── Passage shown
Password Based Key Derivation

Often one needs to convert a human readable password into a cryptographic key. It is useful to slow down the computation of these computations in order to reduce the speed of brute force search, thus they are parameterized in some way which allows their required computation to be tuned.


New in version 2.8.0.

This API, declared in pwdhash.h, has two classes, PasswordHashFamily representing the general algorithm, such as “PBKDF2(SHA-256)”, or “Scrypt”, and PasswordHash representing a specific instance of the problem which is fully specified with all parameters (say “Scrypt” with N = 8192, r = 64, and p = 8) and which can be used to derive keys.

class PasswordHash
void hash(std::span<uint8_t> out, std::string_view password, std::span<uint8> salt)

Derive a key from the specified password and salt, placing it into out.

void hash(std::span<uint8_t> out, std::string_view password, std::span<const uint8> salt, std::span<const uint8> ad, std::span<const uint8> key)

Derive a key from the specified password, salt, associated data (ad), and secret key, placing it into out. The ad and key are both allowed to be empty. Currently non-empty AD/key is only supported with Argon2.

void derive_key(uint8_t out[], size_t out_len, const char *password, const size_t password_len, const uint8_t salt[], size_t salt_len) const

Same functionality as the 3 argument variant of PasswordHash::hash.

void derive_key(uint8_t out[], size_t out_len, const char *password, const size_t password_len, const uint8_t salt[], size_t salt_len, const uint8_t ad[], size_t ad_len, const uint8_t key[], size_t key_len) const

Same functionality as the 5 argument variant of PasswordHash::hash.

std::string to_string() const

Return a descriptive string including the parameters (iteration count, etc)

size_t iterations() const

Return the iteration parameter

size_t memory_param() const

Return the memory usage parameter, or 0 if the algorithm does not offer a memory usage option.

size_t parallelism() const

Returns the parallelism parameter, or 0 if the algorithm does not offer a parallelism option.

size_t total_memory_usage() const

Return a guesstimate of the total number of bytes of memory consumed when running this algorithm. If the function is not intended to be memory-hard and uses an effictively fixed amount of memory when running, this function returns 0.
────
Exercises to complete »
**a.** Render this sentence from the password key derivation page in Spanish: "Often one needs to convert a human readable password into a cryptographic key."
**b.** Carry on the password key derivation page from its final sentence, keeping its style of method entries.
The data that comes next has no connection to the password key derivation page.
── Information provided
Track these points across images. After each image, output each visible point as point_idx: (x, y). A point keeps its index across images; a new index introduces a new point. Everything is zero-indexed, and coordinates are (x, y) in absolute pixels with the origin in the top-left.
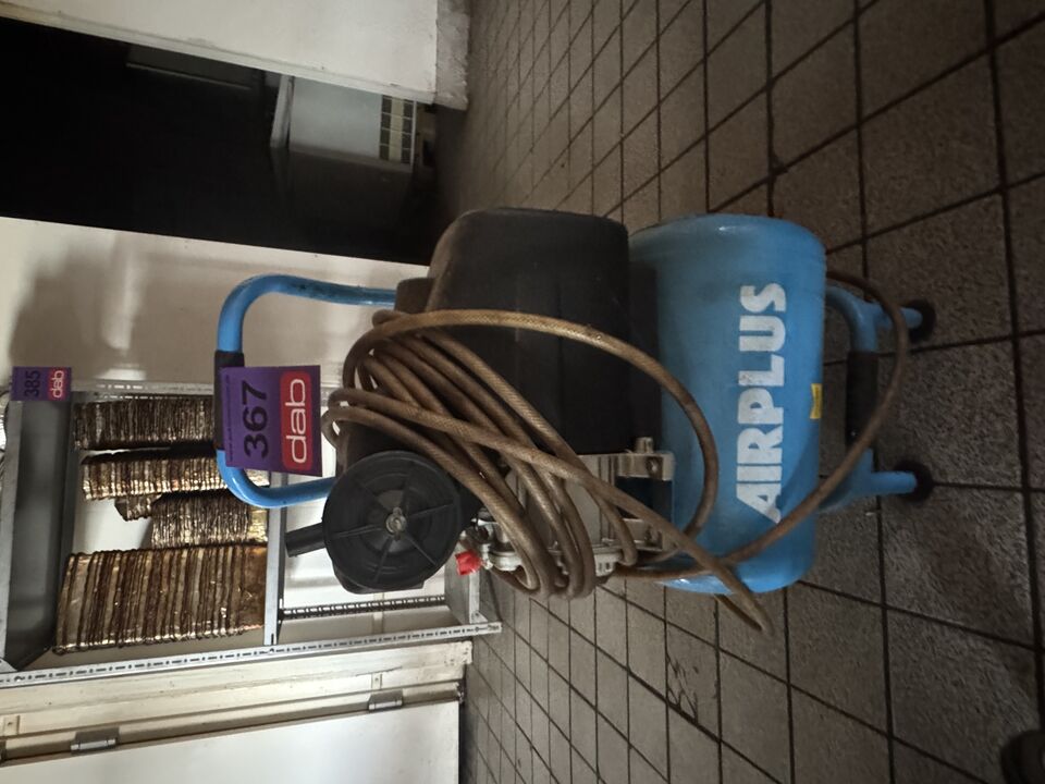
────
Exercise results »
**a.** A menudo es necesario convertir una contraseña legible por humanos en una clave criptográfica.

**b.**
bool supports_keyed_operation() const

Returns true if this password hash supports supplying a secret key to PasswordHash::hash.

bool supports_associated_data() const

Returns true if this password hash supports supplying associated data to PasswordHash::hash.

The PasswordHashFamily creates specific instances of PasswordHash:

class PasswordHashFamily
static std::unique_ptr<PasswordHashFamily> create(const std::string &what)

For example “PBKDF2(SHA-256)”, “Scrypt”, “Argon2id”. Returns null if the algorithm is not available.

std::unique_ptr<PasswordHash> default_params() const

Create a default instance of the password hashing algorithm. Be warned the value returned here may change from release to release.

std::unique_ptr<PasswordHash> tune(size_t output_len, std::chrono::milliseconds msec, size_t max_memory_usage_mb = 0, std::chrono::milliseconds tuning_msec = std::chrono::milliseconds(10)) const

Return a password hash instance tuned to run for approximately msec milliseconds when producing an output of length output_len. (Accuracy may vary, use the command line utility botan pbkdf_tune to check.)

The parameters will be selected to use at most max_memory_usage_mb megabytes of memory, or if left as zero any size is allowed.

This function works by runing a short tuning loop to estimate the performance of the algorithm, then scaling the parameters appropriately to hit the target size. The length of time the tuning loop runs can be controlled using the tuning_msec parameter.

std::unique_ptr<PasswordHash> from_params(size_t i1, size_t i2 = 0, size_t i3 = 0) const

Create a password hash using some scheme specific format. Parameters are as follows:

  • For PBKDF2, PGP-S2K, and Bcrypt-PBKDF, i1 is iterations

  • Scrypt uses i1 == N, i2 == r, and i3 == p

  • Argon2 family uses i1 == M, i2 == t, and i3 == p

All unneeded parameters should be set to 0 or left blank.

Code Examples

An example demonstrating using the API to hash a password using Argon2i:

#include <botan/hex.h>
#include <botan/pwdhash.h>
#include <botan/system_rng.h>
#include <array>
#include <iostream>

int main() {
   // You can change this to "PBKDF2(SHA-512)" or "Scrypt" or "Argon2id" or ...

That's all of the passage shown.